Mon Jun 11, 2012, 09:28 AM
Jun 2012

people like Mitt, and The Donald... not so much...

bu even if they earned it fair and square; gotta pony up your fair share of taxes.

librechik

(30,673 posts)
151. The Right tends to de-value any work that is not done behind a desk using a checkbook
Mon Jun 11, 2012, 12:44 PM
Jun 2012

As far as they are concerned, anyone who punches a clock or lives hand to mouth should just get a better job. What is the matter with them? He did it, after all (oops, his job is no longer available, sorry!--oh, well of course it was a friend of his dad's that got him the job, but now he fills out forms and has meetings 6 hours a day! hard work!)

 

supraTruth

(496 posts)
152. The working poor DESERVE HEALTH CARE & EARNED ENTITLEMENTS when they grow too old & weak to work
Mon Jun 11, 2012, 12:52 PM
Jun 2012

ANYmore!

NEVER forget it!

 

Herlong

(649 posts)
176. We deserve health care and earned entitlements when we grow too old and too weak to work
Fri Jun 15, 2012, 07:06 PM
Jun 2012

As much as we deserve congress sending our children to war on lies when they feel like it!

 

Ghost of Huey Long

(322 posts)
173. I agree completely
Fri Jun 15, 2012, 12:19 PM
Jun 2012

How many of you remember the first thing that the Declaration of Independence said? It said: "We hold these truths to be self-evident, that there are certain inalienable rights for the people, and among them are life, liberty, and the pursuit of happiness;" and it said further, "We hold the view that all men are created equal."

Now, what did they mean by that? Did they mean, my friends, to say that all men are created equal and that that meant that any one man was born to inherit $10,000,000,000 and that another child was to be born to inherit nothing?

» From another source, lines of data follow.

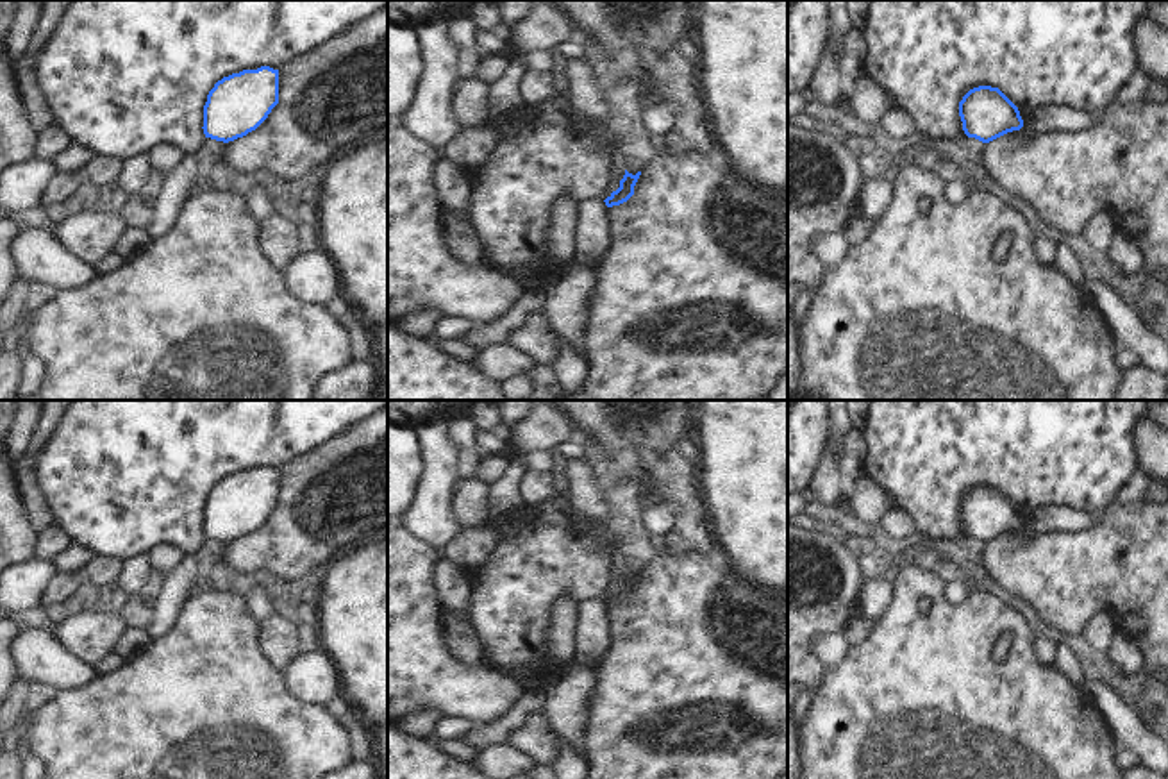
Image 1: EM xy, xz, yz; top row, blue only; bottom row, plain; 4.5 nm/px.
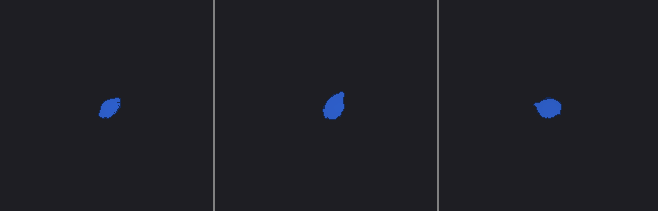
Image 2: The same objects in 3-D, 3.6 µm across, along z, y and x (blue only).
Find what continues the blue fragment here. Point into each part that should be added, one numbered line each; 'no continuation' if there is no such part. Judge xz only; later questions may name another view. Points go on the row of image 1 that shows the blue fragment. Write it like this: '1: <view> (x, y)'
no continuation

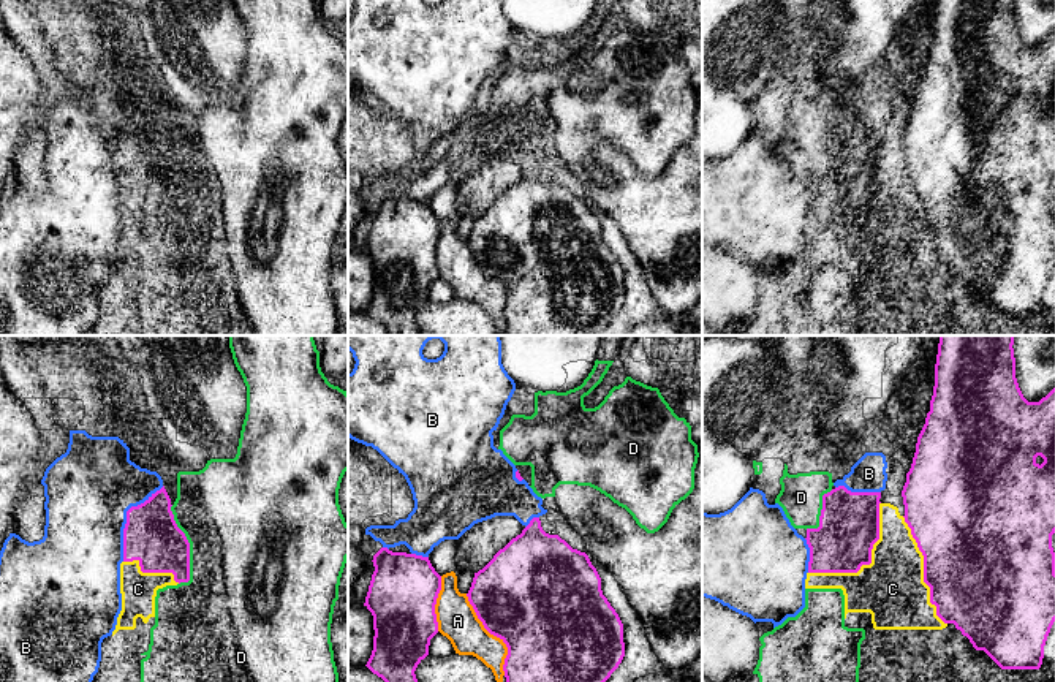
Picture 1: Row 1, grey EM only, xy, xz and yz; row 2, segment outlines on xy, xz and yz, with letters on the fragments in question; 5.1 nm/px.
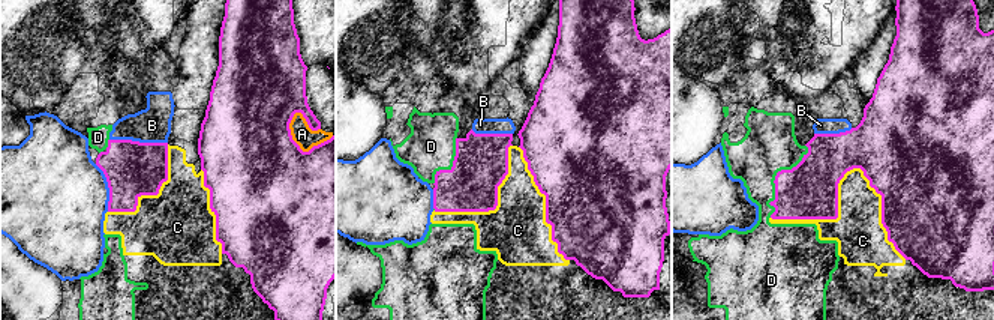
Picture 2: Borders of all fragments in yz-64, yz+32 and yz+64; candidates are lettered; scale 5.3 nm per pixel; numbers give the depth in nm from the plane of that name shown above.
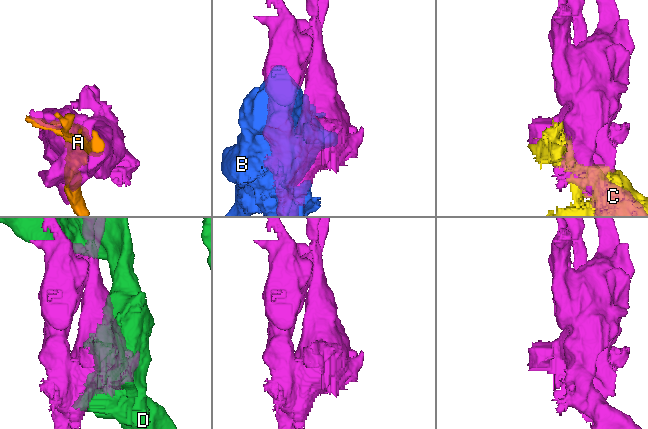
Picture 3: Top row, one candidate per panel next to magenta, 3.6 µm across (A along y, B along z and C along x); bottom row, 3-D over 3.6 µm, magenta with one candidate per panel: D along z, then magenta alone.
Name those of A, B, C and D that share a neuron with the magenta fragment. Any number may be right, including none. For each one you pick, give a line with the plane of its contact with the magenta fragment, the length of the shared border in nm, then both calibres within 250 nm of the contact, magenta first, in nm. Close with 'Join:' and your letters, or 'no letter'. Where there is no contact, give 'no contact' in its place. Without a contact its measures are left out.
Join: no letter

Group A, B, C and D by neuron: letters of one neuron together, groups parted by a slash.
A / B / C / D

Did that mean, my friends, that someone would come into this world without having had an opportunity, of course, to have hit one lick of work, should be born with more than it and all of its children and children's children could ever dispose of, but that another one would have to be born into a life of starvation?

 

Herlong

(649 posts)
175. No clobberin' time
Fri Jun 15, 2012, 06:58 PM
Jun 2012

In America, I get it, it's time. When a man needs a glass of water, don't walk away, because you never know who will be the one to bring to YOU the last drop of water to drink.